The Jewish Museum has commissioned Brazilian artist, Beatriz Milhazes to create new artworks fusing the walls, the floors, and the ceilings of the museum as integral component in art. The series of five hanging sculptures, named Gamboa II, decorates the lobby of the Jewish Museum from 6th May to 18th September 2016.
The Using Walls, Floors, and Ceilings initiative debuted in 2013. This spring-summer period, the Museum has engaged Milhazes in the project. The scintillant sculptures intermingle to fashion a vibrantly coloured canopy over every visitor of the Museum.
The newly commissioned works are heavily inspired by Carnival celebrations that are native to the artist, alluding greatly to the elaborate parade floats. Following suit to Milhazes’ representative use of a broad and rich spectrum of hues and textures, Gamboa II features chandelierlike sculptures with flecks of flower petals and arabesques trailing in midair. Milhazes intertwines visual references to Brazilian Baroque and folk traditions with modern artistic movements such as Constructivism and Tropicália. The artist has also included inspirations taken from Brazilian landscape design such as Robert Burle Marx’s Op art-style pathways for Copacabana Beach, as well as from the botanic garden next to her studio in Rio de Janeiro. Gamboa II is a brilliant articulation of the language of European modernism combining disparate forms and ideas in three dimensions.

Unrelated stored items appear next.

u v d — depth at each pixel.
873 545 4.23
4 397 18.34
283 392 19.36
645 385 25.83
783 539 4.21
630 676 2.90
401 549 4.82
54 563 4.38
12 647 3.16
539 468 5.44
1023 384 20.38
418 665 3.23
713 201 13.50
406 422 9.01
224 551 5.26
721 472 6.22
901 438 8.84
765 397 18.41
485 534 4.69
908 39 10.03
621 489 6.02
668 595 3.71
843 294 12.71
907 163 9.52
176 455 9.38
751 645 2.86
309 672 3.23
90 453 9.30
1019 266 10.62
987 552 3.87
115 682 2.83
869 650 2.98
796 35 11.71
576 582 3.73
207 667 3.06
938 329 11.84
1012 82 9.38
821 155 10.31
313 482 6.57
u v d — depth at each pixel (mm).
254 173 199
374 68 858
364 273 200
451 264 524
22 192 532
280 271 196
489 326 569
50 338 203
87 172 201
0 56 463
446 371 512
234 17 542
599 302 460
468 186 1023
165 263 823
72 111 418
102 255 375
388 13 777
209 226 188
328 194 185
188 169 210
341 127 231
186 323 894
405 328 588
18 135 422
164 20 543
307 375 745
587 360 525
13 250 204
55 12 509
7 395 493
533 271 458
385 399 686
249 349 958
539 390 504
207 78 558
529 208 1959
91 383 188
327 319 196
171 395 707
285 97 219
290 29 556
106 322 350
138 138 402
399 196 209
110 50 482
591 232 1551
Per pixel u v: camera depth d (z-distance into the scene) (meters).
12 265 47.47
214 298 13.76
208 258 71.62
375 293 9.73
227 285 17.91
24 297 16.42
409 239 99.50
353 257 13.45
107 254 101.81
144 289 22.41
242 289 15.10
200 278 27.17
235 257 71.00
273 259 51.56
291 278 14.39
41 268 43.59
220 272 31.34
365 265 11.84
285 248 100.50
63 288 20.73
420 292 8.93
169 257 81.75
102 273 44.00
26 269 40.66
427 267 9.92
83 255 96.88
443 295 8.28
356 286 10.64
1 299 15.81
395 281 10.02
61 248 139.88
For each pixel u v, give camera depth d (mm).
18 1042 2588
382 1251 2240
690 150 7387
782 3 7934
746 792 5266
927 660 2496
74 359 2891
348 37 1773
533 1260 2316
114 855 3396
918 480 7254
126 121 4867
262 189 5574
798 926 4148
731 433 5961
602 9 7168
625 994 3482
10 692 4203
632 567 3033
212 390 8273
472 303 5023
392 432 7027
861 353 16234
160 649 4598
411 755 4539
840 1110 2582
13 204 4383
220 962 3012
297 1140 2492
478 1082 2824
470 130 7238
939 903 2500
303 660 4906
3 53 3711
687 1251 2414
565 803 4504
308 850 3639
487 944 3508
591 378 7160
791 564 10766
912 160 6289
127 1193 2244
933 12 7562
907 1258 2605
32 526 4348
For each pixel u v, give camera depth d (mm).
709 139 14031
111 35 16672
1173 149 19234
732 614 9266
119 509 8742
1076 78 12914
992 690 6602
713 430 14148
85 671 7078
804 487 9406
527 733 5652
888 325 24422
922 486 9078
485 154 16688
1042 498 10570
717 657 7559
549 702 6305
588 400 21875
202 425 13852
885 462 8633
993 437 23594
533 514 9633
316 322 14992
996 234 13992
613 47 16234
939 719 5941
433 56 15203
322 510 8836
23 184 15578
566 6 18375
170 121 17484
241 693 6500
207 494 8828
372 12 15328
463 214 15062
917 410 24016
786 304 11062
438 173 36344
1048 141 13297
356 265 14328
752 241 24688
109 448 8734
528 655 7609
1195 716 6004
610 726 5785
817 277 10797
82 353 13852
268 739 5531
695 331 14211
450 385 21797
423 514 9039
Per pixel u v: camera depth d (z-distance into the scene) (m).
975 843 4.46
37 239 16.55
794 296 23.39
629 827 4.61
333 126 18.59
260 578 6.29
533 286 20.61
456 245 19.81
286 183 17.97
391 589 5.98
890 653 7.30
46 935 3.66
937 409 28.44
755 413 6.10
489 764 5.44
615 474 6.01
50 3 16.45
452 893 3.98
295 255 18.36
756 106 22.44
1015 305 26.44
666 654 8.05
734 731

Parade floats do not monopolise amongst the references present in Milhazes’ work Gamboa II. A connection to dance remains a vital aspect of the artwork, which was created with the help of samba school float makers. This nod to dance also recalls the social and political issues that underpin the Carnival festivities. Brazil under the oppressive regime from 1946 to 1985 descended into restricted and censored artistic expression. A characteristic of artworks created in those decades is the prolific use of found, ephemeral material and ad hoc construction along with pieces that carry a performative and sociopolitical functionality.
Gamboa II is the complete embodiment of the reminiscence of this part of the Brazilian history and at the same time, the samba aesthetic expressed by the jauntiness of shiny, candy-coloured paper chandeliers.